DESE to conduct triennial review of TPT

The Department of Elementary and Secondary Education will conduct an assessment of Andover Public Schools known as a Tiered Focused Monitoring Review during the week of December 5th. Reviews are conducted every three years by the Office of Public School Monitoring and look at compliance with special education and civil rights regulations, according to the town’s website.

As part of the review, parents of children with disabilities will receive an online survey.

Parents or other individuals may request and conduct interviews by calling Joan Brinckerhoff, Public School Monitor Chair at 781-338-3715. The department will make arrangements for any accommodation, such as translation.

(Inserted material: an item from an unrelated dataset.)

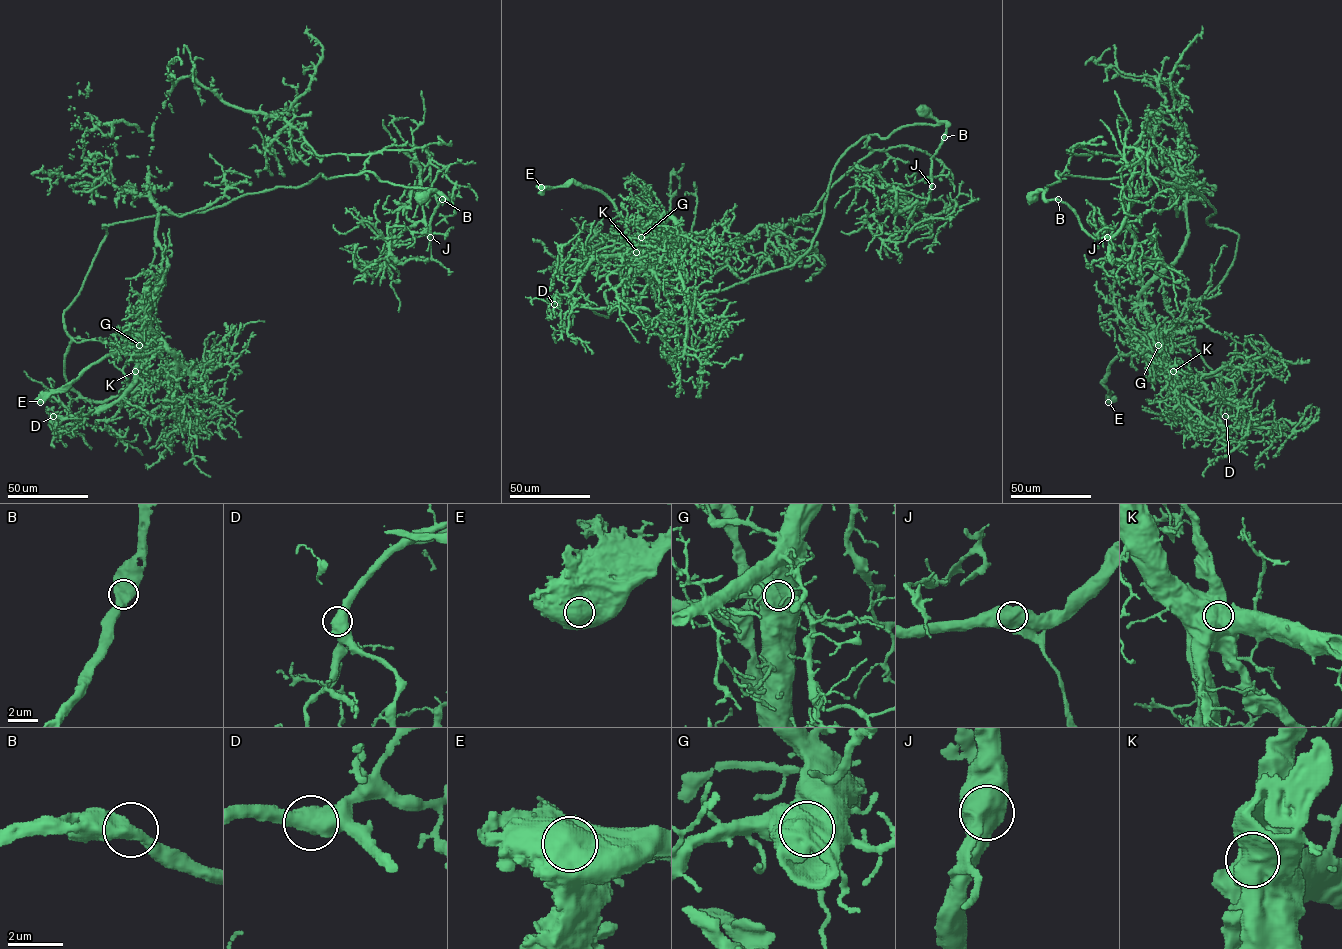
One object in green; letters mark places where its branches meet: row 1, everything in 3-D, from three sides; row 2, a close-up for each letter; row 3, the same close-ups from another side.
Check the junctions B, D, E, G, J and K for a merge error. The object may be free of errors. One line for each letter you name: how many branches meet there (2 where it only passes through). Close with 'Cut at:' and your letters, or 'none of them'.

The on-site review may include interviews with staff and reviews of student records, in addition to on-site observations. The review will also include an interview with members of the district’s Special Education Parent Advisory Board.

Within approximately 60 business days of the review, Andover Public Schools will be provided with the report. Members of the public will be able to view the report on DESE’s website.

Local dance students performing across the region

Six dance students from The Andover School of Ballet will perform in local productions of “The Nutcracker” and another holiday production, “Not so Nutcracker.”

The Dance Prism production of “The Nutcracker,” will take place on Sunday, December 18, Collins Center for the Arts, Andover High School. For more information on tour shows that will take place from November 27th to December 18th and to purchase tickets: www.DancePrism.com

  • Olivia Knight, 12, toured as a Party Kid, a Reindeer, an Angel, a Bonbon, and is a Student Soldier.
  • Elaina Scott (10), local cast as a Caroler
  • Julianne Yates (10), local cast as a Caroler
  • Scarlett Price, 8, local cast as a Caroler

Melrose Youth Ballet production of “The Nutcracker,” takes place at Memorial Hall, Melrose, December 2, 3 and 4. For more information and to purchase tickets, visit the Melrose Youth Ballet website.

  • Natalie DeFrancesco, 10, as a soldier

Center for the Performing Arts, North Andover’s production of “Not so Nutcracker,” will take place on December 11 at the Seifert Performing Arts Center, in Salem, NH.

  • Penelope Kaminsky (8) in the ensemble

Andover Center for History and Culture upcoming event

Upstairs Downstairs Tour, 5.00pm to 6.30pm on Wednesday 16 November and Thursday 8 December.

To sign up, visit ACHC’s website and look under public programs.

Village seal returns

The Town Seal Review Committee is seeking input on what a new town seal should hold.

Any new seal will be voted on at Town Meeting.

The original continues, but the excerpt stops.